Thanks for this rebuttal.

I'm by no means a fan of Facebook and Libra, but Diehls post felt far from frontpage worthy to me.

> Stephen Diehl doesn’t understand cryptography, but sure has a lot to say about it.

This is how I felt about the entire post, to be honest.

It felt like a consultant on a mission, who doesn't really understand the topic, only took a cursory glance at a project, and yet berates it extensively. All while sprinkling in some of his particular knowledge, giving a false sense of technical expertise.

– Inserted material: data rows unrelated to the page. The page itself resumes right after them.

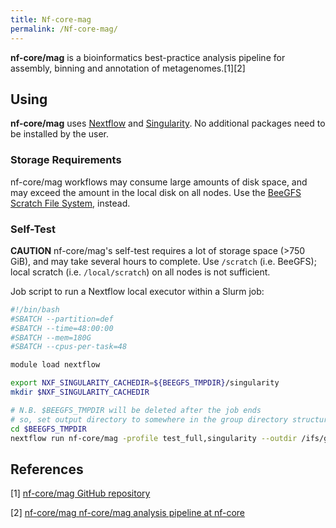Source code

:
 ```yaml
---
title: Nf-core-mag
permalink: /Nf-core-mag/
---
```


**nf-core/mag** is a bioinformatics best-practice analysis pipeline for
assembly, binning and annotation of metagenomes.[1][2]

Using
-----

**nf-core/mag** uses [Nextflow](/Nextflow "wikilink") and
[Singularity](/Singularity "wikilink"). No additional packages need to
be installed by the user.

### Storage Requirements

nf-core/mag workflows may consume large amounts of disk space, and may
exceed the amount in the local disk on all nodes. Use the [BeeGFS Scratch File System](/BeeGFS_Scratch_File_System "wikilink"), instead.

### Self-Test

**CAUTION** nf-core/mag's self-test requires a lot of storage space
(&gt;750 GiB), and may take several hours to complete. Use `/scratch`
(i.e. BeeGFS); local scratch (i.e. `/local/scratch`) on all nodes is not
sufficient.

Job script to run a Nextflow local executor within a Slurm job:

``` bash
#!/bin/bash
#SBATCH --partition=def
#SBATCH --time=48:00:00
#SBATCH --mem=180G
#SBATCH --cpus-per-task=48

module load nextflow

export NXF_SINGULARITY_CACHEDIR=${BEEGFS_TMPDIR}/singularity
mkdir $NXF_SINGULARITY_CACHEDIR

# N.B. $BEEGFS_TMPDIR will be deleted after the job ends
# so, set output directory to somewhere in the group directory structure
cd $BEEGFS_TMPDIR
nextflow run nf-core/mag -profile test_full,singularity --outdir /ifs/groups/somethingGrp/nf-core-mag-test-results
```

References
----------

<references/>

[1] [nf-core/mag GitHub repository](https://github.com/nf-core/mag)

[2] [nf-core/mag nf-core/mag analysis pipeline at nf-core](https://nf-co.re/mag)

This is how I felt reading his post too for what is worth. He might have the expertise (outside of crypto(graphy|currency) to produce a technical opinion but has unfortunately not spent much time trying to understand libra.


As did I, hence why I commented that it feels like ultracrepidarianism.

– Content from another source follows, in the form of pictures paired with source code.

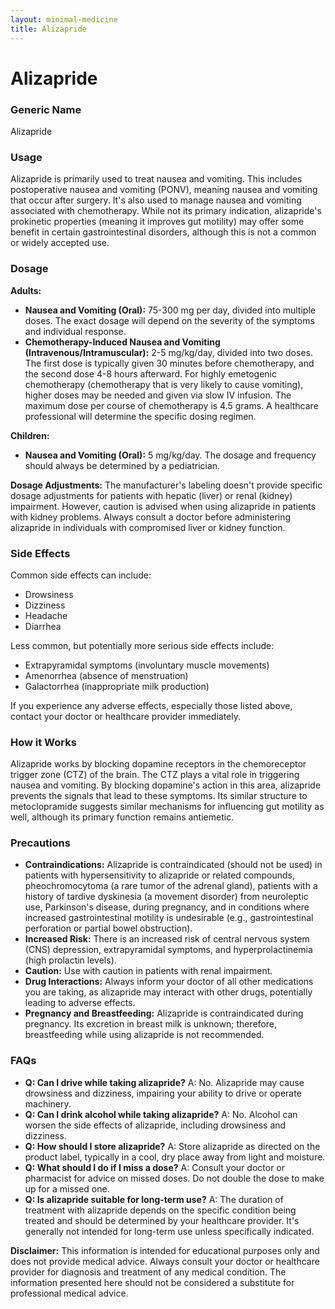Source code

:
 ```yaml
---
layout: minimal-medicine
title: Alizapride
---
```


# Alizapride
### Generic Name
Alizapride

### Usage
Alizapride is primarily used to treat nausea and vomiting. This includes postoperative nausea and vomiting (PONV), meaning nausea and vomiting that occur after surgery.  It's also used to manage nausea and vomiting associated with chemotherapy.  While not its primary indication, alizapride's prokinetic properties (meaning it improves gut motility) may offer some benefit in certain gastrointestinal disorders, although this is not a common or widely accepted use.

### Dosage

**Adults:**

* **Nausea and Vomiting (Oral):**  75-300 mg per day, divided into multiple doses. The exact dosage will depend on the severity of the symptoms and individual response.
* **Chemotherapy-Induced Nausea and Vomiting (Intravenous/Intramuscular):** 2-5 mg/kg/day, divided into two doses. The first dose is typically given 30 minutes before chemotherapy, and the second dose 4-8 hours afterward.  For highly emetogenic chemotherapy (chemotherapy that is very likely to cause vomiting), higher doses may be needed and given via slow IV infusion. The maximum dose per course of chemotherapy is 4.5 grams.  A healthcare professional will determine the specific dosing regimen.

**Children:**

* **Nausea and Vomiting (Oral):** 5 mg/kg/day.  The dosage and frequency should always be determined by a pediatrician.

**Dosage Adjustments:** The manufacturer's labeling doesn't provide specific dosage adjustments for patients with hepatic (liver) or renal (kidney) impairment.  However, caution is advised when using alizapride in patients with kidney problems.  Always consult a doctor before administering alizapride in individuals with compromised liver or kidney function.

### Side Effects

Common side effects can include:

* Drowsiness
* Dizziness
* Headache
* Diarrhea

Less common, but potentially more serious side effects include:

* Extrapyramidal symptoms (involuntary muscle movements)
* Amenorrhea (absence of menstruation)
* Galactorrhea (inappropriate milk production)

If you experience any adverse effects, especially those listed above, contact your doctor or healthcare provider immediately.

### How it Works

Alizapride works by blocking dopamine receptors in the chemoreceptor trigger zone (CTZ) of the brain. The CTZ plays a vital role in triggering nausea and vomiting. By blocking dopamine's action in this area, alizapride prevents the signals that lead to these symptoms.  Its similar structure to metoclopramide suggests similar mechanisms for influencing gut motility as well, although its primary function remains antiemetic.

### Precautions

* **Contraindications:** Alizapride is contraindicated (should not be used) in patients with hypersensitivity to alizapride or related compounds, pheochromocytoma (a rare tumor of the adrenal gland), patients with a history of tardive dyskinesia (a movement disorder) from neuroleptic use, Parkinson's disease, during pregnancy, and in conditions where increased gastrointestinal motility is undesirable (e.g., gastrointestinal perforation or partial bowel obstruction).
* **Increased Risk:** There is an increased risk of central nervous system (CNS) depression, extrapyramidal symptoms, and hyperprolactinemia (high prolactin levels).
* **Caution:** Use with caution in patients with renal impairment.
* **Drug Interactions:**  Always inform your doctor of all other medications you are taking, as alizapride may interact with other drugs, potentially leading to adverse effects.
* **Pregnancy and Breastfeeding:** Alizapride is contraindicated during pregnancy.  Its excretion in breast milk is unknown; therefore, breastfeeding while using alizapride is not recommended.


### FAQs

* **Q: Can I drive while taking alizapride?** A: No.  Alizapride may cause drowsiness and dizziness, impairing your ability to drive or operate machinery.
* **Q: Can I drink alcohol while taking alizapride?** A: No. Alcohol can worsen the side effects of alizapride, including drowsiness and dizziness.
* **Q: How should I store alizapride?** A: Store alizapride as directed on the product label, typically in a cool, dry place away from light and moisture.
* **Q: What should I do if I miss a dose?** A:  Consult your doctor or pharmacist for advice on missed doses. Do not double the dose to make up for a missed one.
* **Q: Is alizapride suitable for long-term use?** A: The duration of treatment with alizapride depends on the specific condition being treated and should be determined by your healthcare provider.  It's generally not intended for long-term use unless specifically indicated.


**Disclaimer:** This information is intended for educational purposes only and does not provide medical advice.  Always consult your doctor or healthcare provider for diagnosis and treatment of any medical condition.  The information presented here should not be considered a substitute for professional medical advice.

Debate around any technical merits of the Libra proposal is entirely beside the point. An extra-governmental currency owned and run by a consortium of big businesses from the payments and data monetisation industries is an intrinsically terrible idea and Facebook couldn't be trusted to do this in a responsible and ethical manner even if it were not.

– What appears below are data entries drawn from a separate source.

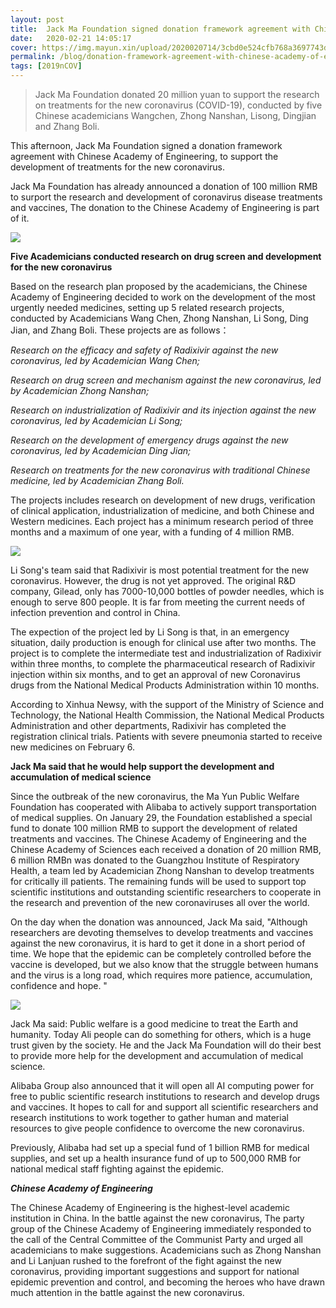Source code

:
 ```yaml
---
layout: post
title:  Jack Ma Foundation signed donation framework agreement with Chinese Academy of Engineering
date:   2020-02-21 14:05:17
cover: https://img.mayun.xin/upload/2020020714/3cbd0e524cfb768a3697743d54fc68dd.jpg
permalink: /blog/donation-framework-agreement-with-chinese-academy-of-engineering
tags: [2019nCOV]
---
```


> Jack Ma Foundation donated 20 million yuan to support the research on treatments for the new coronavirus (COVID-19), conducted by five Chinese academicians Wangchen, Zhong Nanshan, Lisong, Dingjian and Zhang Boli.

This afternoon, Jack Ma Foundation signed a donation framework agreement with Chinese Academy of Engineering, to support the development of treatments for the new coronavirus.

Jack Ma Foundation has already announced a donation of 100 million RMB to surport the research and development of coronavirus disease treatments and vaccines, The donation to the Chinese Academy of Engineering is part of it.

![](https://img.mayun.xin/upload/2020031516/ec44a79137699aa36e0f3512e4ed5b2f.jpeg)

**Five Academicians conducted research on drug screen and development for the new coronavirus**

Based on the research plan proposed by the academicians, the Chinese Academy of Engineering decided to work on the development of the most urgently needed medicines, setting up 5 related research projects, conducted by Academicians Wang Chen, Zhong Nanshan, Li Song, Ding Jian, and Zhang Boli. These projects are as follows：

*Research on the efficacy and safety of Radixivir against the new coronavirus, led by Academician Wang Chen;*

*Research on drug screen and mechanism against the new coronavirus, led by Academician Zhong Nanshan;*

*Research on industrialization of Radixivir and its injection against the new coronavirus, led by Academician Li Song;*

*Research on the development of emergency drugs against the new coronavirus, led by Academician Ding Jian;*

*Research on treatments for the new coronavirus with traditional Chinese medicine, led by Academician Zhang Boli.*

The projects includes research on development of new drugs, verification of clinical application, industrialization of medicine, and both Chinese and Western medicines. Each project has a minimum research period of three months and a maximum of one year, with a funding of 4 million RMB.

![](https://img.mayun.xin/upload/2020031516/88c8982b8eba323f2231740b47499b82.jpeg)

Li Song's team said that Radixivir is most potential treatment for the new coronavirus. However, the drug is not yet approved. The original R&D company, Gilead, only has 7000-10,000 bottles of powder needles, which is enough to serve 800 people. It is far from meeting the current needs of infection prevention and control in China.

The expection of the project led by  Li Song is that, in an emergency situation, daily production is enough for clinical use after two months. The project is to complete the intermediate test and industrialization of Radixivir within three months, to complete the pharmaceutical research of Radixivir injection within six months, and to get an approval of new Coronavirus drugs from the National Medical Products Administration within 10 months.  

According to Xinhua Newsy, with the support of the Ministry of Science and Technology, the National Health Commission, the National Medical Products Administration and other departments, Radixivir has completed the registration clinical trials. Patients with severe pneumonia started to receive new medicines on February 6.

**Jack Ma said that he would help support the development and accumulation of medical science**

 Since the outbreak of the new coronavirus, the Ma Yun Public Welfare Foundation has cooperated with Alibaba to actively support transportation of medical supplies. On January 29, the Foundation established a special fund to donate 100 million RMB to support the development of related treatments and vaccines. The Chinese Academy of Engineering and the Chinese Academy of Sciences each received a donation of 20 million RMB, 6 million RMBn was donated to the Guangzhou Institute of Respiratory Health, a team led by Academician Zhong Nanshan to develop treatments for critically ill patients. The remaining funds will be used to support top scientific institutions and outstanding scientific researchers to cooperate in the research and prevention of the new coronaviruses all over the world.

On the day when the donation was announced, Jack Ma said, "Although researchers are devoting themselves to develop treatments and vaccines against the new coronavirus, it is hard to get it done in a short period of time. We hope that the epidemic can be completely controlled before the vaccine is developed, but we also know that the struggle between humans and the virus is a long road, which requires more patience, accumulation, confidence and hope. "

![](https://img.mayun.xin/upload/2020031516/72c8818f3876199ccf44198e1ab9f253.jpeg)

Jack Ma said: Public welfare is a good medicine to treat the Earth and humanity. Today Ali people can do something for others, which is a huge trust given by the society. He and the Jack Ma Foundation will do their best to provide more help for the development and accumulation of medical science.

Alibaba Group also announced that it will open all AI computing power for free to public scientific research institutions to research and develop drugs and vaccines. It hopes to call for and support all scientific researchers and research institutions to work together to gather human and material resources to give people confidence to overcome the new coronavirus. 

Previously, Alibaba had set up a special fund of 1 billion RMB for medical supplies, and set up a health insurance fund of up to 500,000 RMB for national medical staff fighting against the epidemic. 



***Chinese Academy of Engineering***

The Chinese Academy of Engineering is the highest-level academic institution in China. In the battle against the new coronavirus, The party group of the Chinese Academy of Engineering immediately responded to the call of the Central Committee of the Communist Party and urged all academicians to make suggestions. Academicians such as Zhong Nanshan and Li Lanjuan rushed to the forefront of the fight against the new coronavirus, providing important suggestions and support for national epidemic prevention and control, and becoming the heroes who have drawn much attention in the battle against the new coronavirus.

The flaw I care about most: The lack of transaction privacy.


Shouldn't this make it illegal?


Factual Inaccuracies of “Facebook Libra Is Architecturally Unsound” Considered Harmful


> I consider it to be a gish gallop that bombards you with a bunch of negative claims, many of which are false or at best, specious.

Is it me or is this a common trope of blog posts that hit the top of HN?


Non-interactive media naturally tend to look like gish gallops, because there is no interruption to the flow. If you follow the Wikipedia link given, you'll see the term comes from formal debates, where it's more relevant. In formal debates, the technique can be quite effective; in blog posts, it just leads to fiskings. You briefly have a monopoly on your soap box, but you have no power to prevent other people from monopolizing theirs with a response.


Generic claims about HN are almost always an afterimage of things you saw and disliked, because those make by far the strongest impressions.


“Everything is actually terrible” is arguably the most popular topic on HN.


In a world that's bombarded with PR teams dedicated to pass the message that product X is by far the best thing ever, posts pointing out that product X actually has downsides are more than welcomed. Otherwise, the PR people are the only ones doing the talking.


I wasn’t talking exclusively about products at all. But even then, I don’t see a moral high ground in pushing negative hyperbole as a response to a perceived excess of positive hyperbole. Both seem equally fallacious to me.


Boom Roasted. That was enjoying to read. I wish most of this didn't go over my head, but I enjoy it nonetheless.